Researchers discovered the amazing kitefin shark just off the eastern coast of New Zealand. They also uncovered a blackbelly lanternshark and a southern lanternshark, which also sport bioluminescence.

The kitefin shark is known to grow up to six feet long and is found 984 feet below sea level. All three of these unique sharks live in what is called the "twilight zone". The twilight zone stretches 3,200 feet below sea level, which means it's out of reach of any sunlight. Due to them living in a region without light, there is no place for the sharks to hide. However, scientists said the sharks make use of their glowing bodies to camouflage themselves.

The study, published in the 
Frontiers in Marine Science journal, was conducted by researchers from Belgium and New Zealand, who made the discoveries in January 2020.

The species were collected from the Chatham Rise, an area of ocean floor east of New Zealand.

Even though these species are known in the science community, this is the first time bioluminescence has been observed. 

This phenomenon, known by scientists as "living light" or "cold light", happens when a chemical reaction is sparked in a fish that contains the molecule luciferin.

The researchers revealed in their study that; "Bioluminescence has often been seen as a spectacular yet uncommon event at sea.
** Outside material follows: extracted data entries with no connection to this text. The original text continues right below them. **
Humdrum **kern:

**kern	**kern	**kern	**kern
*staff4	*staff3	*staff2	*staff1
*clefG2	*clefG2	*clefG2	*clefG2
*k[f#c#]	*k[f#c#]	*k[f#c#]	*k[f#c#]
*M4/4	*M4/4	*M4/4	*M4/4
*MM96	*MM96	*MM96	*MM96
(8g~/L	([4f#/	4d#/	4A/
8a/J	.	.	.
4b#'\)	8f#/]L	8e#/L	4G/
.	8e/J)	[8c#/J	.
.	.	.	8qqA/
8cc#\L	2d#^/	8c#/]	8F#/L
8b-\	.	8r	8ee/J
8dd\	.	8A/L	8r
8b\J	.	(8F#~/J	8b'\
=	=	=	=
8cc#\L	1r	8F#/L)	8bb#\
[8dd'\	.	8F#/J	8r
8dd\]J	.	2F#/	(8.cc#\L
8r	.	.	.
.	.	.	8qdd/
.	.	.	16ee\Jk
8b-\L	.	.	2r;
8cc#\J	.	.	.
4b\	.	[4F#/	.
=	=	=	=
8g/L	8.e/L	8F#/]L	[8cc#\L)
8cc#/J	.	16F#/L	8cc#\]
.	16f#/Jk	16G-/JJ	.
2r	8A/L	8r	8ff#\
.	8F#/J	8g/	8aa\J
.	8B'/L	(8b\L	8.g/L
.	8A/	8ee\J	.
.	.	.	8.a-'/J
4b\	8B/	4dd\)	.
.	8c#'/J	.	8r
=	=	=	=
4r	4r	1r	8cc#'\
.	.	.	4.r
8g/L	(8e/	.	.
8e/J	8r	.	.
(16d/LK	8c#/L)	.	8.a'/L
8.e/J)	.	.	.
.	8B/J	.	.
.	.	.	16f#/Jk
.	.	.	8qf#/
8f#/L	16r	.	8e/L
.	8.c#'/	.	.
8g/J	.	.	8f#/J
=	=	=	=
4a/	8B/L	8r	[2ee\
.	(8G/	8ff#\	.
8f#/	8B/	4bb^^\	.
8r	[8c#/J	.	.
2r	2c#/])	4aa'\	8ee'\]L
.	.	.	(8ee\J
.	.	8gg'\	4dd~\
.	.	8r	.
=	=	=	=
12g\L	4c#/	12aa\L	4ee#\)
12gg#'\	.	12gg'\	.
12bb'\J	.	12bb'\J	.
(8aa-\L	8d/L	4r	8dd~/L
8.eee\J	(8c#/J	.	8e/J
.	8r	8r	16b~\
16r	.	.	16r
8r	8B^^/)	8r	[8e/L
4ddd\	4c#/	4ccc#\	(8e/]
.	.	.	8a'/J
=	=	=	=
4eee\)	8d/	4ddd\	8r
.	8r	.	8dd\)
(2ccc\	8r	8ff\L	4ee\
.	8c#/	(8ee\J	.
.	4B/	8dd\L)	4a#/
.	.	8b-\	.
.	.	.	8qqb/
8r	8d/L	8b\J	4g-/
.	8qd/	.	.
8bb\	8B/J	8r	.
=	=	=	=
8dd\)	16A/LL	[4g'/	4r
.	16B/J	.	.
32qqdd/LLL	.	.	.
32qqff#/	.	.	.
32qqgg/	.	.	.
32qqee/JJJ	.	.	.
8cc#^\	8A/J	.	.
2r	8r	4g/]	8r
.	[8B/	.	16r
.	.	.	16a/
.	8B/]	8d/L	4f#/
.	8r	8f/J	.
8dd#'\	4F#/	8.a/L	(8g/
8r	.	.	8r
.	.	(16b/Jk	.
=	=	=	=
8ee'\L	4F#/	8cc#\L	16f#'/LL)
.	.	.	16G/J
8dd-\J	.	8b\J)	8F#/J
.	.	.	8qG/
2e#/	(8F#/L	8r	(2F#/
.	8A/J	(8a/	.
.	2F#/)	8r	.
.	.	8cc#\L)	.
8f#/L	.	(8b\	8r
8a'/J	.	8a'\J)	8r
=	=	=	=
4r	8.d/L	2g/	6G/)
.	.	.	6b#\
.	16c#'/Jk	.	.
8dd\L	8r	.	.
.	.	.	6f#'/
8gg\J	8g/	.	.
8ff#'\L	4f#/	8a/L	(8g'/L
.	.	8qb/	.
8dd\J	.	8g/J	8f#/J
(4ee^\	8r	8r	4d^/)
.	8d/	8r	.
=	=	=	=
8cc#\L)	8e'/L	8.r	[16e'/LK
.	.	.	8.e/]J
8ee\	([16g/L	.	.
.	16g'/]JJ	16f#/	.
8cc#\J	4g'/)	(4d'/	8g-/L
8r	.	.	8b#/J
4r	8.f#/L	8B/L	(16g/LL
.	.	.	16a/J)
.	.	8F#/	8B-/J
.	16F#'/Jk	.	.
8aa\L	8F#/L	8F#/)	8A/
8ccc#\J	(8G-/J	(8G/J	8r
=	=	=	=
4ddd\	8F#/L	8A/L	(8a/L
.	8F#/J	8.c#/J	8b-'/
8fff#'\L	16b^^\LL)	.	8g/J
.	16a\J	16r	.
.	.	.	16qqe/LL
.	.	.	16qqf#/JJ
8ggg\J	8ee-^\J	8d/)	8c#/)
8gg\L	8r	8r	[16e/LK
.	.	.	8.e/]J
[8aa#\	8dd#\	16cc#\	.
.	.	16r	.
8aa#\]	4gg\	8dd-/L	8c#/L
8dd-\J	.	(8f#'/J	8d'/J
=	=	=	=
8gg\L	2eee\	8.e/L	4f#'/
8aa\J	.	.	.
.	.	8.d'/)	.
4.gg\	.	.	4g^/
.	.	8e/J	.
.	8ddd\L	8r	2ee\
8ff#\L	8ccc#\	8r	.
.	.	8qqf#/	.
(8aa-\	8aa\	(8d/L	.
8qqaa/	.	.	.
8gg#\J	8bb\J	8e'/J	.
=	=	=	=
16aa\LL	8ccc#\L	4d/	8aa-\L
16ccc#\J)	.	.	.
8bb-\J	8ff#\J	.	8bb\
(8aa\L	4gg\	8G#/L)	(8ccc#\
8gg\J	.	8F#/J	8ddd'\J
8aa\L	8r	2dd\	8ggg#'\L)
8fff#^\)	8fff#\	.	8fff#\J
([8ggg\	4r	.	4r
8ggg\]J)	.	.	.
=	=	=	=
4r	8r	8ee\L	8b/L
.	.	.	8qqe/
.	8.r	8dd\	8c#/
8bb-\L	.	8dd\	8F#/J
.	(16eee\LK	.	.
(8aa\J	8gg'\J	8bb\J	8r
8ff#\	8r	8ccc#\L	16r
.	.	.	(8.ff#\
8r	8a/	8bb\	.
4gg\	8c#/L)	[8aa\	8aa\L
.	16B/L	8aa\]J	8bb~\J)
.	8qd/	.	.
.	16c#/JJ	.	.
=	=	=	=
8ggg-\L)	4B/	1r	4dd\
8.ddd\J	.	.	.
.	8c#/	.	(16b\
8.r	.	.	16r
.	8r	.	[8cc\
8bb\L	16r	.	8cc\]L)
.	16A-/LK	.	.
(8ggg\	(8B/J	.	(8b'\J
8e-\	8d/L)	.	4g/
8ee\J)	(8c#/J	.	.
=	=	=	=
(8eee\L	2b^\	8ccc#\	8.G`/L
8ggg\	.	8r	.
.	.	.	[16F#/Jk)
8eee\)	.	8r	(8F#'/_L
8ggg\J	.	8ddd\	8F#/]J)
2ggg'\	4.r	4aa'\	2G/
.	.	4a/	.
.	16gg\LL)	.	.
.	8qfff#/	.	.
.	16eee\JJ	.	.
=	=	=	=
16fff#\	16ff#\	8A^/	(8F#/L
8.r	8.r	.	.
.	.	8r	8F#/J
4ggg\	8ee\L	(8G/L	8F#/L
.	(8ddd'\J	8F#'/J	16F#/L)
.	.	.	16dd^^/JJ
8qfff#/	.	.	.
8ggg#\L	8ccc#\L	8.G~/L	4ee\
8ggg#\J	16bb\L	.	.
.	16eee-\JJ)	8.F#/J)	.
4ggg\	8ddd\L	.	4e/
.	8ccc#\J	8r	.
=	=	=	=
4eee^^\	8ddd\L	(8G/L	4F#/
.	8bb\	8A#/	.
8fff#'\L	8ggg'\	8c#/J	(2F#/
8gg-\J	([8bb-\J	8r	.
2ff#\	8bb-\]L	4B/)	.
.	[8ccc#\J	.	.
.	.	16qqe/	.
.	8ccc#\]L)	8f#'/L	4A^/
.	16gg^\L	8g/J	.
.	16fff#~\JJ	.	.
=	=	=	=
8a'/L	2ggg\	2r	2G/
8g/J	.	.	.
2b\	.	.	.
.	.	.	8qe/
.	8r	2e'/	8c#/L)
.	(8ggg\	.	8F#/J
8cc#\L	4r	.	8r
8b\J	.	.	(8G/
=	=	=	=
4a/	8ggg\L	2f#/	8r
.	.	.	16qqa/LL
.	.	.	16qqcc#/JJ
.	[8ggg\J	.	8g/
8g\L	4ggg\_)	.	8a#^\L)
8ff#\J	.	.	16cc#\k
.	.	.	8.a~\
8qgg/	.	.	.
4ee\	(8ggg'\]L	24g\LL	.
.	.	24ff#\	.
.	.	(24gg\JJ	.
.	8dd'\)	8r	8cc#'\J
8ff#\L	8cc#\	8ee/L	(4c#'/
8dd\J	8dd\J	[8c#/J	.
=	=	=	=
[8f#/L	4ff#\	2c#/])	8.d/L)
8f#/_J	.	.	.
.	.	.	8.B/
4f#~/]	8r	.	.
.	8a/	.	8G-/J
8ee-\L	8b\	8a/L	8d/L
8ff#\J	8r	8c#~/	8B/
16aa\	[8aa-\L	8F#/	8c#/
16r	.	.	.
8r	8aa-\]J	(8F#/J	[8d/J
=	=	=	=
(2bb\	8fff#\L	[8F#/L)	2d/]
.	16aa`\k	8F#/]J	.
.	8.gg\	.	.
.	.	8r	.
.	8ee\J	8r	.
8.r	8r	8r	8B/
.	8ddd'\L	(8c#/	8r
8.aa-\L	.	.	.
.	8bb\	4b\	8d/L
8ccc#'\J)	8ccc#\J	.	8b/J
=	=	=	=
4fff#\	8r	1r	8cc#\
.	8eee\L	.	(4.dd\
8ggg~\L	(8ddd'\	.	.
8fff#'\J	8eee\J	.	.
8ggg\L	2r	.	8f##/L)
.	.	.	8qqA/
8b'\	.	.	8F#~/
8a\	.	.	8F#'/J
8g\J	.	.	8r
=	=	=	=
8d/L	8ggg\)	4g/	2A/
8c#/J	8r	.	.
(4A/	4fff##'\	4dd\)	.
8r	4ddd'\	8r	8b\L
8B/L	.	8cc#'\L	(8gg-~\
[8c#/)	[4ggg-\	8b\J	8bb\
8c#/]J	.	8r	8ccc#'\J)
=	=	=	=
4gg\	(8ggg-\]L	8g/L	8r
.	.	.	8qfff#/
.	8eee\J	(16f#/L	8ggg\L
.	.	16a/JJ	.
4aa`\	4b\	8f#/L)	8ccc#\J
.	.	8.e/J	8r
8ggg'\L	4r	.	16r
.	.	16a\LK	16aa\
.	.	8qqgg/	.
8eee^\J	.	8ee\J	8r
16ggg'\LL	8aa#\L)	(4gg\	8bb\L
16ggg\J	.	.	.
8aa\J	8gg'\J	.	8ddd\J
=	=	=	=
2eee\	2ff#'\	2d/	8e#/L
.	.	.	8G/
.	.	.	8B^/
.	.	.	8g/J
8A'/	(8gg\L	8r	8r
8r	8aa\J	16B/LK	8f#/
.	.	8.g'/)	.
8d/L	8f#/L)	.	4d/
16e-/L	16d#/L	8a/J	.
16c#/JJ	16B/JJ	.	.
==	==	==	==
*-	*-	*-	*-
But, considering the vastness of the deep sea and the occurrence of luminous organisms in this zone, it is now more and more obvious that producing light at depth must play an important role in structuring the biggest ecosystem on our planet.

"This first experimental study of three luminous shark species from New Zealand provides an insight into the diversity of shark bioluminescence, and highlights the need for more research to help understand these unusual deep-sea inhabitants: the glowing sharks."

Researchers were indeed more fascinated by the kitefin shark, which is known as the largest vertebrate. The team focused their study on the kitefin to discover why this species would have illuminating abilities. Upon making their discovery, the team found that even though the kitefin has few predators, it has one of the slowest cruising speeds measure in sharks.

An analysis of a specimens stomach contents revealed that the shark mostly fed on smaller, faster swimming lantern sharks. The team hypothesize that the kitefin uses its bioluminescence to light up the ocean floor. This helps them search for and hunt prey, along with allowing it to attack in stealth mode.

It's incredible to think how much humanity still has to discover in the vast oceans of the world. Glow in the dark sharks... sounds like the plot of a bad B-grade movie!